▶ [Task directions] Starting from the line with "Figure 15. The" and going up to and including the line with "Result for the", copy the listing below exactly. Leave all images out.

▶ [Supplied data]

* * *

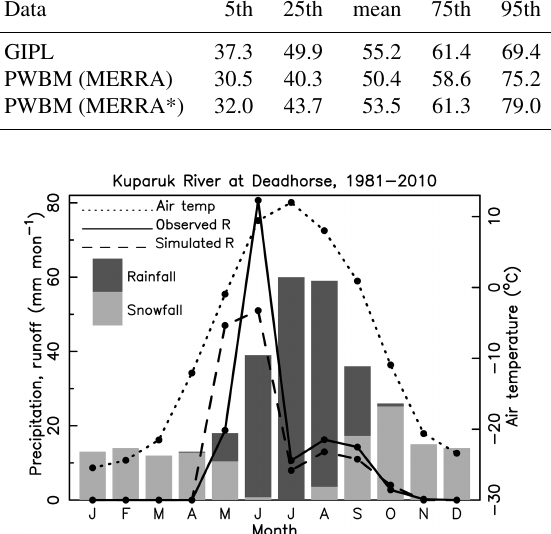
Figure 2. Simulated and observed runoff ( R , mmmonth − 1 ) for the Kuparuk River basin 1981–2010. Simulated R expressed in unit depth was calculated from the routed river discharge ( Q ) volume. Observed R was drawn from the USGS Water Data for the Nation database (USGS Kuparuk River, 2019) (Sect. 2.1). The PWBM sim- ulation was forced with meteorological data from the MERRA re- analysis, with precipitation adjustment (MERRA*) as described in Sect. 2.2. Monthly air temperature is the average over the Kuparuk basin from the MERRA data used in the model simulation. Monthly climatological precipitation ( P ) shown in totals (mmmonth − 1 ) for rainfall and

* * *

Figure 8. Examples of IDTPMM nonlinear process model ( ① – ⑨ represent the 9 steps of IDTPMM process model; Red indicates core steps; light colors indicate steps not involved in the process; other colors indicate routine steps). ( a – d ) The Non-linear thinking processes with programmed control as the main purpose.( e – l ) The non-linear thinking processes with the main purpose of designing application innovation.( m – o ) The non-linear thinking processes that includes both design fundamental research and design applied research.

* * *

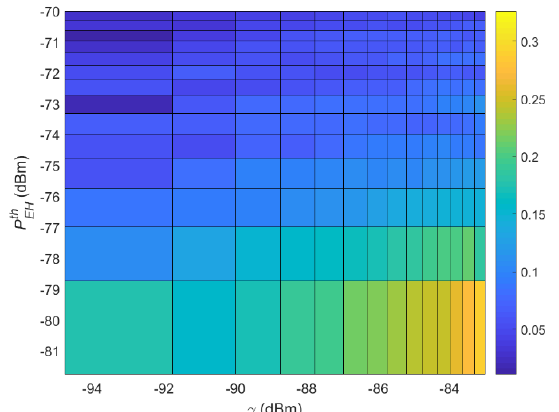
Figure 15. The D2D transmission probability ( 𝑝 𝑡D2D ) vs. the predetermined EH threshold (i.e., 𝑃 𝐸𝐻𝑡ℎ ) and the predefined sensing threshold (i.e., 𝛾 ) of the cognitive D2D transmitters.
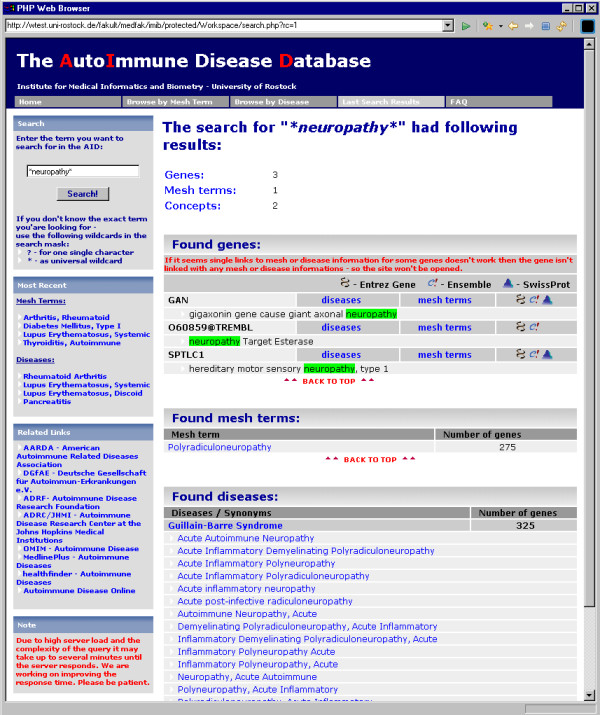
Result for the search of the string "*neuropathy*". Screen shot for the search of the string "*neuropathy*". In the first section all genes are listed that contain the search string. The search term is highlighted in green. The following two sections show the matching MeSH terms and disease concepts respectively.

* * *

▶ [Task output]
Figure 15. The D2D transmission probability ( 𝑝 𝑡D2D ) vs. the predetermined EH threshold (i.e., 𝑃 𝐸𝐻𝑡ℎ ) and the predefined sensing threshold (i.e., 𝛾 ) of the cognitive D2D transmitters.
Result for the search of the string "*neuropathy*". Screen shot for the search of the string "*neuropathy*". In the first section all genes are listed that contain the search string. The search term is highlighted in green. The following two sections show the matching MeSH terms and disease concepts respectively.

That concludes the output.